Cell culture
The A431 cell line was obtained from the Institute of Cell Biology of Shanghai, Chinese Academy of Sciences (Shanghai, China). The HSC-1 cell line was obtained from Beijing Zhongyuan Ltd. (Beijing, China). The cells were cultured in DMEM (Gibco, 10566016) supplemented with 10% FBS (Gibco, 10091148) and incubated at 37°C in a humidified 5% CO2 atmosphere.
Celigo cell counting assay
A431 and HSC-1 cells were seeded into 96-well plates at 3×103 cells/100 µL/well. The cells were continuously monitored for 5 days by a Celigo Imaging Cytometer (Nexcelom). The number of GFP-positive cells in each well was accurately calculated.
Woundhealing assay
A431 and HSC-1 cells were seeded in a 24-well plate. When the cells reached 90% confluence, they formed a confluent monolayer. A wound was formed by dragging the tip of the pipette.
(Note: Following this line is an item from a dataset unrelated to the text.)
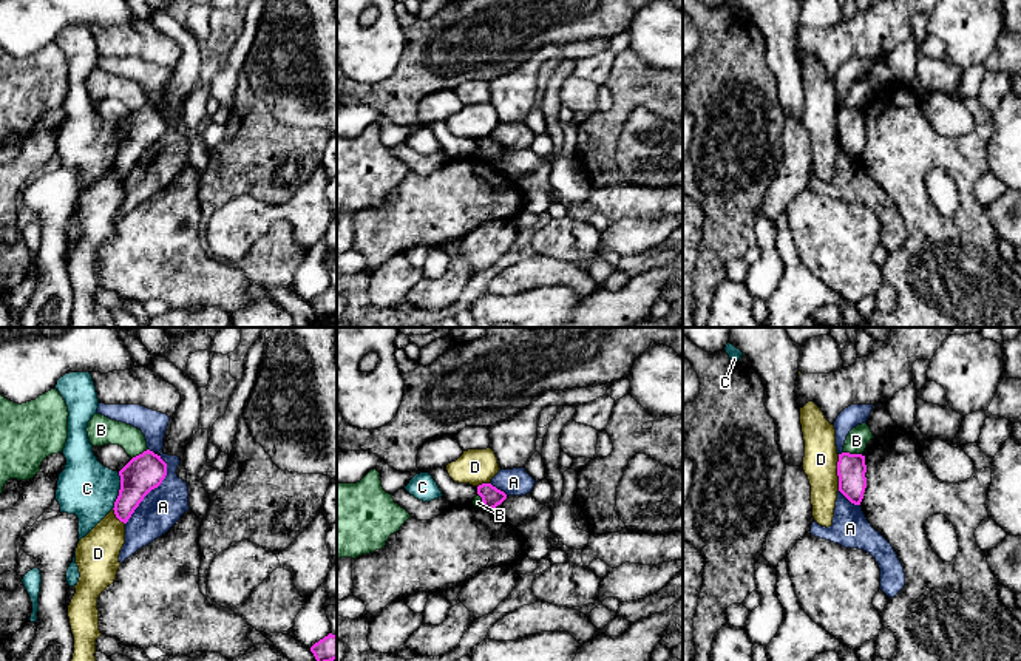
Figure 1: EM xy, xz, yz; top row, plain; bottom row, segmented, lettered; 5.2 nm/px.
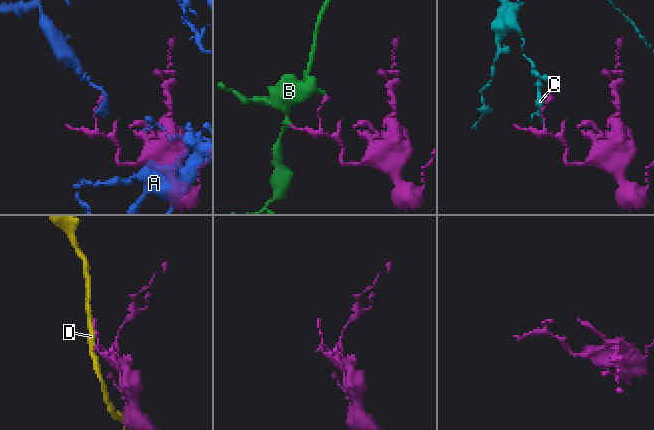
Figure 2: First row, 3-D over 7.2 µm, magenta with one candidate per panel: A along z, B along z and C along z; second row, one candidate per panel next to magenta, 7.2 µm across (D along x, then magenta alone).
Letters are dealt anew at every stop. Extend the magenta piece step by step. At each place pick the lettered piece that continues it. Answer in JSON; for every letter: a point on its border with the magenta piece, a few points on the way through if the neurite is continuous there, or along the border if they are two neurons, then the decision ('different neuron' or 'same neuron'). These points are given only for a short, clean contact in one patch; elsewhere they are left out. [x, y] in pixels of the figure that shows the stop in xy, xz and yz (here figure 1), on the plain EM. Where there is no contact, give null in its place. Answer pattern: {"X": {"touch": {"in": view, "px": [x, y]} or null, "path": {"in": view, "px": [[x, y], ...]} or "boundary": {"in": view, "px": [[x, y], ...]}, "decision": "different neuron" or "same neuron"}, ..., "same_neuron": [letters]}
{"A": {"touch": {"in": "xy", "px": [152, 142]}, "decision": "different neuron"}, "B": {"touch": {"in": "yz", "px": [853, 108]}, "decision": "different neuron"}, "C": {"touch": {"in": "xy", "px": [119, 145]}, "decision": "different neuron"}, "D": {"touch": {"in": "yz", "px": [837, 127]}, "decision": "different neuron"}, "same_neuron": []}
Cell migration images were acquired at 0 and 36 h by microscopy. Migration area = 24 h-cell pixel area − 0 h-cell pixel area.
Transwell assay
The transwell upper chambers (8-µm pores, BD Biosciences) were coated with Matrigel. A431 and HSC-1 cells were seeded into the transwell upper chamber at a density of 1×104 cells/well in 100 µL of 5% FBS culture medium, and the lower compartment contained 400 µL of culture medium supplemented with 20% FBS. The cells were incubated at 37°C for 24 h. The upper chamber was washed with PBS, and the cells were removed. The migrating cells were fixed with methanol for 30 min and stained with 0.1% crystal violet for 20 min. Finally, the cells were observed with a microscope, images were captured, and the migrating cells were counted.
Flow cytometry apoptosis assay
A431 and HSC-1 cells were infected with lentivirus for 48 h. The cells were harvested and rinsed three times with PBS. Then, the cells were resuspended in 1× binding buffer and incubated with FITC-annexin V for 25 min and PI for 5 min in the dark at room temperature. The cells were detected by flow cytometry. The cell apoptosis rate was analyzed with FlowJo software.
Q-PCR assay
Total RNA was extracted with TRIzol solution (Invitrogen, 15596026). Reverse transcription of cDNA was performed with a M-MLV Reverse Transcriptase (Promega, M1705). qPCR was performed in triplicate with AceQ qPCR SYBR Green Mastermix (Vazyme, Q111-02). The following qPCR primers were used:
CENPO: 5′- TGCTTTTGAGGGGAACCTATTG-3′ (Forward) and 5′- GGGGAATG AAGACTGGGACT-3′ (Reverse); GAPDH: 5’- TGACTTCAACAGCGACACCCA-3’ (Forward), 5’- CACCCTGTTGCTGTAGCCAAA-3’ (Reverse).
Tumor formation assay in nude mice
Female SCID mice (4–6 weeks old) (Cavens, China) were raised in a pathogen-free facility. A431 cells were harvested, washed, and resuspended in PBS. The cells (5×106 cells/100 µL) were injected into the left armpit of each mouse. There were 5 mice in each group. The tumor volume was measured with a Vernier caliper every three days.
The mice were sacrificed and dissected, the tumors were photographed and weighed, and the tumor volumes were calculated using the following equation: length×width2×0.5. All animal experiments were carried out with the approval of the Animal Care and Use Committee of The Air Force Medical Center, PLA.
IHC assay
Tumor tissue was fixed, embedded, and sliced. The expression level of CENPO was detected by IHC with an anti-CENPO antibody (1:500, Proteintech, 20611-1-AP). Images were acquired with a microscope (Nikon, Tokyo, Japan).
Statistical analysis
The experimental data were collected and are expressed as the means ± standard deviations (SD), and the data were analyzed using GraphPad Prism 8.0 software. Significant differences between two groups were analyzed using Student’s t test. Each experiment in this study was repeated at least 3 times. *p value < 0.05, ** p value < 0.01 and *** p value < 0.001.